It was nearly dark when Maggie came in, full of the beautiful church and the tree on which were so many curious things.

“Something for you,” she said to Bennie. “I saw more than one, and I’ll bring ’em to you when it’s out. Don’t cry, Bennie, I’m so sorry you can’t go with me. Next year you will.”

“No, Maggie, I shall never go—never hear my name,” Bennie tried to say, but a fit of coughing severer than any he had ever had came on and the cloth he held to his lips was stained with blood.

Neither Hetty nor Mag knew the danger, or what those crimson stains portended, and both went to the church leaving their father with Bennie, who at first lay very still and seemed to be asleep; then he began to grow restless and asked his father to read to him of the “golden city where the gates stand always open and there is neither sun nor moon.”

But Mr. Hewitt was unused to the Bible, and did not know where to find that description of the New Jerusalem of which Bennie talked so much, sometimes coherently and sometimes not, for his mind wandered a little and was now in “Jerusalem the golden, with milk and honey blest,” where the tree of life was growing and where Christ’s name was written on the foreheads of his children, and then at the church where the names were called, his perhaps, and he bade his father listen and tell him if he heard it.

“I can’t go up,” he said, “I’m so sick, but Maggie will bring them, and next year I shall see that other tree in the New Jerusalem, I guess I will, I mean, for I have tried to be good since she told me how, and I’ve prayed to Jesus every day. Do you love Him, father?”

There was no answer from the rough-faced man who sat watching his child with a pain in his heart such as he had not felt in years.

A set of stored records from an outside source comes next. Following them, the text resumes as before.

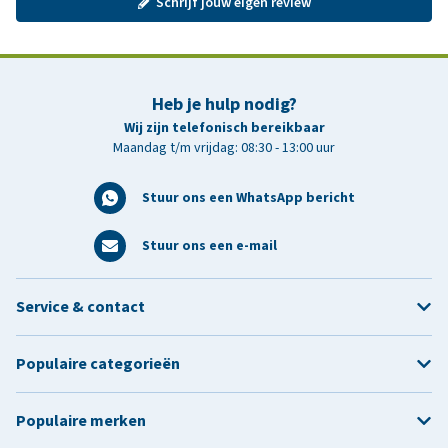
Schrijf jouw eigen review
Heb je hulp nodig?
Wij zijn telefonisch bereikbaar
Maandag t/m vrijdag: 08:30 - 13:00 uur
Stuur ons een WhatsApp bericht
Stuur ons een e-mail
Service & contact
Populaire categorieën
Populaire merken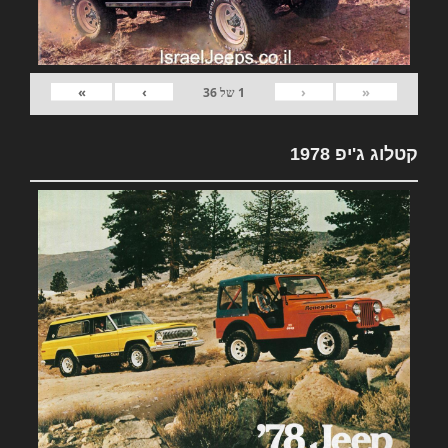
»
›
‹
«
1
של
36
קטלוג ג'יפ 1978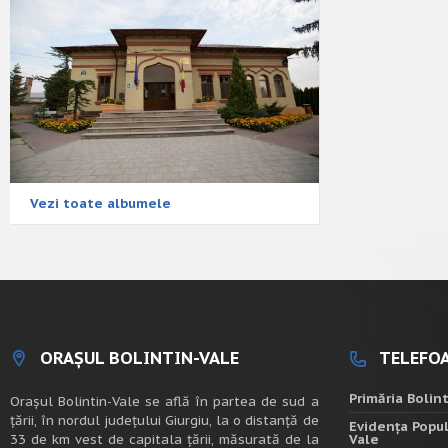
Vezi toate albumele
ORAȘUL BOLINTIN-VALE
TELEFOA
Primăria Bolin
Oraşul Bolintin-Vale se află în partea de sud a
ţării, în nordul judeţului Giurgiu, la o distanţă de
Evidența Popul
33 de km vest de capitala țării, măsurată de la
Vale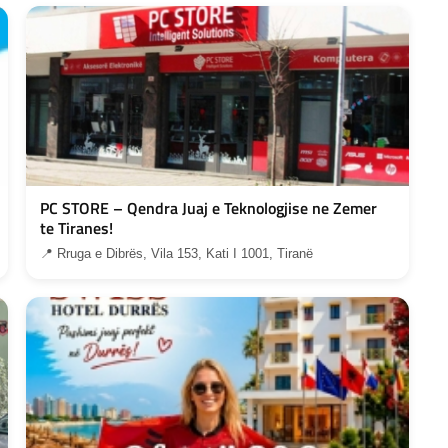
PC STORE – Qendra Juaj e Teknologjise ne Zemer
te Tiranes!
📍 Rruga e Dibrës, Vila 153, Kati I 1001, Tiranë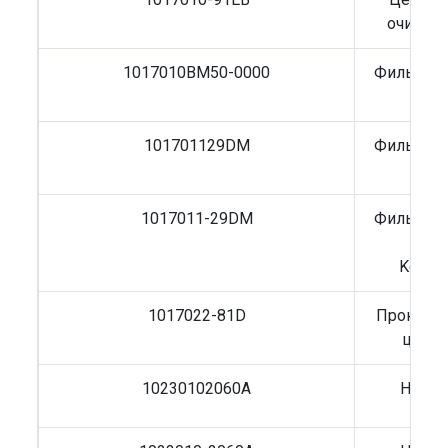
очистит
1017010BM50-0000
Фильтр м
FA
101701129DM
Фильтр м
1017011-29DM
Фильтр м
MA
Kerax
1017022-81D
Прокладк
центр
10230102060A
Натяж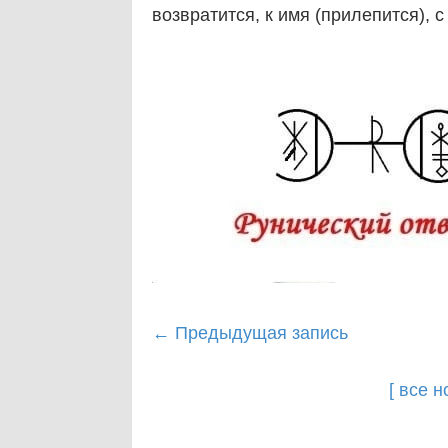
возвратится, к имя (прилепится), с
Post
←
Предыдущая запись
navigation
[ все 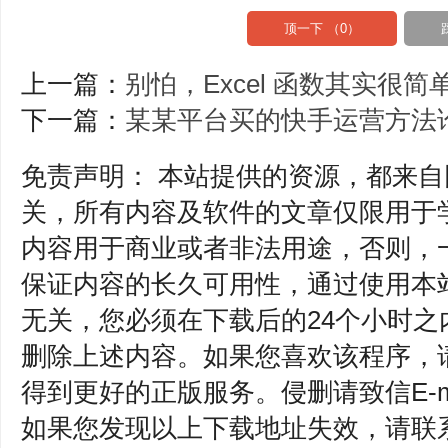
顶一下 （
0
）
上一篇：
别怕，Excel 函数其实很简
下一篇：
某某平台买的快手运营方法
免责声明： 本站提供的资源，都来
关，所有内容及软件的文章仅限用于
内容用于商业或者非法用途，否则，
保证内容的长久可用性，通过使用本
无关，您必须在下载后的24个小时之
删除上述内容。如果您喜欢该程序，
得到更好的正版服务。侵删请致信E-mail：
如果您发现以上下载地址失效，请联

“Father!” and Bennie’s voice was very low and pleading, “You ain’t drunk now one bit.”

“No, by Jove, no,” came emphatically from the father’s lips, and Bennie continued, “Don’t ever be so any more, will you? Promise me, father, promise your little sick boy, who is going to die.”

“No, Bennie, you must not die, and I’ve been so hard on you, and flogged you when I was in drink,” Mr. Hewitt sobbed, laying his head upon the pillow, while Bennie went on: “But I’ve forgiven that, father, and I was naughty sometimes, and called you names and made faces at you when you did not see me. I’m sorry for it now, and when I’m gone remember me as I was at the best, when I tried to be good, and, father, don’t drink any more, please keep sober, for Maggie’s sake, and Hetty’s; will you? Say you will; say it, father, quick.”